*** Opening Study text ***

ANZ(NZ): ANZ Banking Group (NZ) Limited, a New Zealand incorporated,
wholly owned Subsidiary of ANZ.
Associated Costs Rate: The UK Mandatory Cost for an advance is the rate
determined by the ANZ London and calculated in accordance
with the following formula:
In relation to an advance denominated in GBP:
B * Y + S(Y - Z) + F *0.01 (expressed as a percentage
-------------------------- per annum).
100 - (B + S)
In relation to an advance denominated in any other currency:
F * 0.01 (expressed as a percentage per annum)
--------
300
where:
B is the percentage of the Lender's Eligible Liabilities
(in excess of any stated minimum) which the Bank of
England requires the Lender to hold in a non-interest
bearing deposit account in accordance with its cash ratio
requirements;
Y is the rate at which GBP deposits are offered by the
Lender to leading banks in the London interbank market at
or about 11:00 am on that day for the Relevant Period;
S is the percentage of the Lender's Eligible Liabilities
which the Bank of England requires the Lender to place as
a special deposit;
Z is the interest rate per annum allowed by the Bank of
England on special deposits;
F is the charge payable by the Lender to the Financial
Services Authority under the Fees Regulations (but, for
this purpose, ignoring any minimum fee required pursuant
to the Fee Regulations) expressed in pounds per GBP 1.0
million of the fee base of the Lender.

*** Closing Study text ***
*** Opening Dataset extract ***

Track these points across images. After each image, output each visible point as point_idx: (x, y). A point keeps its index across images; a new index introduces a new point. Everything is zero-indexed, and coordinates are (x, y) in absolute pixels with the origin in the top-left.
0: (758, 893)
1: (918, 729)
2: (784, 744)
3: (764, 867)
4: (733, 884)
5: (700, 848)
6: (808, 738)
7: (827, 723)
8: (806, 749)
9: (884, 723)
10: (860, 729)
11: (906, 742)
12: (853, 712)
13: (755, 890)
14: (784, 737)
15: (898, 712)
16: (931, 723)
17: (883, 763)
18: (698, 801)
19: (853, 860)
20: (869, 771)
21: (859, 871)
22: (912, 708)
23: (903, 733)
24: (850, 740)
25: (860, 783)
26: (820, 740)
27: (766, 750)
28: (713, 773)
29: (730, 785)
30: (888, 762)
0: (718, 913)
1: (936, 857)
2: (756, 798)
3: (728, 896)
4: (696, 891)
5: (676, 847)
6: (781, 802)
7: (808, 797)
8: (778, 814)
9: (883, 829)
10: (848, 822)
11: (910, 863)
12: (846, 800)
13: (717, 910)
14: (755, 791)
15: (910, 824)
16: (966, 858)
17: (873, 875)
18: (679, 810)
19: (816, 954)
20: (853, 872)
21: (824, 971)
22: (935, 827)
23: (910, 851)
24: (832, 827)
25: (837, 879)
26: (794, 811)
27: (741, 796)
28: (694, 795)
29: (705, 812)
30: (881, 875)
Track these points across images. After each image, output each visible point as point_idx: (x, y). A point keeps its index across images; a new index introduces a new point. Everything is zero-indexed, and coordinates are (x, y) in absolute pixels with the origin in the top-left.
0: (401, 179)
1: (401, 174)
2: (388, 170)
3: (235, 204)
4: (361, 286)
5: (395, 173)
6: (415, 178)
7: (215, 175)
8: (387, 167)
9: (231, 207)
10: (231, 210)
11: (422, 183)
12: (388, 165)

*** Closing Dataset extract ***

● Exercise directions
List every variable letter that the mandatory cost text above defines after the word "where:".

● Completed exercise
B, Y, S, Z, F